• _DATA IN THIS EXERCISE_:
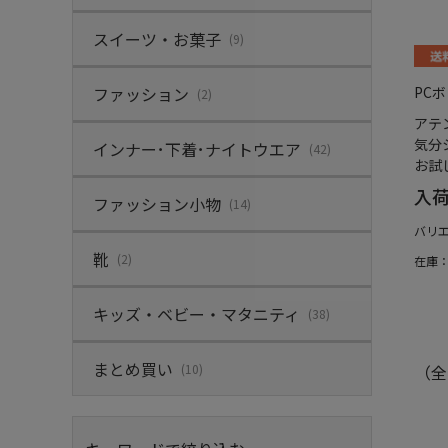
スイーツ・お菓子
(9)
ファッション
PC
(2)
アテ
気分
インナー･下着･ナイトウエア
(42)
お試
入
ファッション小物
(14)
バリ
靴
(2)
在庫
キッズ・ベビー・マタニティ
(38)
まとめ買い
(10)
（全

• _WORK REQUEST_: Make an exact copy of the listing. Leave its pictures out.

• _ANSWER BOX_:
スイーツ・お菓子
(9)
ファッション
PC
(2)
アテ
気分
インナー･下着･ナイトウエア
(42)
お試
入
ファッション小物
(14)
バリ
靴
(2)
在庫
キッズ・ベビー・マタニティ
(38)
まとめ買い
(10)
（全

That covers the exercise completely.